For instance, in 2016 South Yorkshire Police received 220,755 emergency 999 calls – a increase of 13,385 calls from 2015.
But they’ve received 136,634 emergency calls up to summer alone in 2017, a number we can expect to rise significantly on last years.
And it’s not just emergency calls our local officers are having to deal with more of.
Last year South Yorkshire Police received 630,646 non-emergency calls for help. This year they’ve already received 510,147 calls. And it’s only September.
Hard-work is nothing new to our officers, and they encounter tough challenges every day of their lives. But in the face of this rising workloads there’s fewer and fewer of them left to share the burden.
Since 2010, South Yorkshire Police has been forced to cut 583 officers, removing around one-fifth of its operational strength.

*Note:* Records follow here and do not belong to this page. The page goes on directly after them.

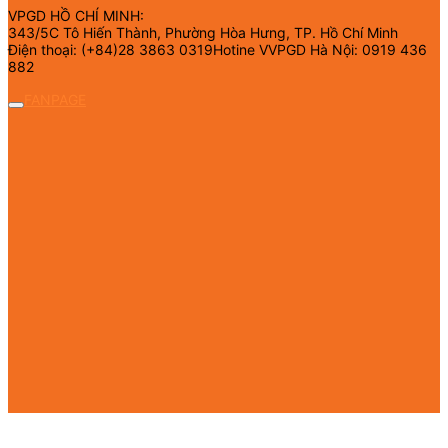
VPGD HỒ CHÍ MINH:
343/5C Tô Hiến Thành, Phường Hòa Hưng, TP. Hồ Chí Minh
Điện thoại: (+84)28 3863 0319Hotine VVPGD Hà Nội: 0919 436
882
FANPAGE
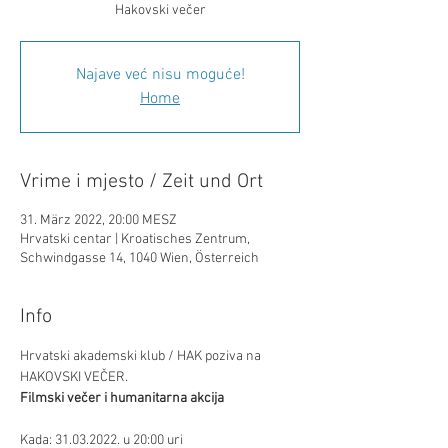
Hakovski večer
Najave već nisu moguće!
Home
Vrime i mjesto / Zeit und Ort
31. März 2022, 20:00 MESZ
Hrvatski centar | Kroatisches Zentrum,
Schwindgasse 14, 1040 Wien, Österreich
Info
Hrvatski akademski klub / HAK poziva na 
HAKOVSKI VEČER.
Filmski večer i humanitarna akcija
Kada: 31.03.2022. u 20:00 uri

Those that are left have faced a real-terms pay cut of £6000 in the same period – an appalling reward from the Government for the officers being forced to do the work of many more.
And there’s little cause for optimism in recruiting more officers to share this load. Many Police Community Support Officers face the prospect of a pay cut of hundreds of pounds if they join neighbouring forces to move up the ranks as a fully warranted Constable.
I brought up this perfect storm in Parliament, and questioned the Home Officer Minister on the problems our police face in keeping us safe in Barnsley.
“I am pleased to let the Honourable Lady know that police forces across the country, including Devon and Cornwall constabulary, are recruiting”, was the reply.
Well good for Devon and Cornwall.
Meanwhile, here in Barnsley there’s more 999 calls than ever before, an unprecedented strain on resources, fewer and fewer officers earning less and less pay, and little optimism for recruitment.
The situation is unsustainable, and it’s the wellbeing of Barnsley’s residents that’s at stake.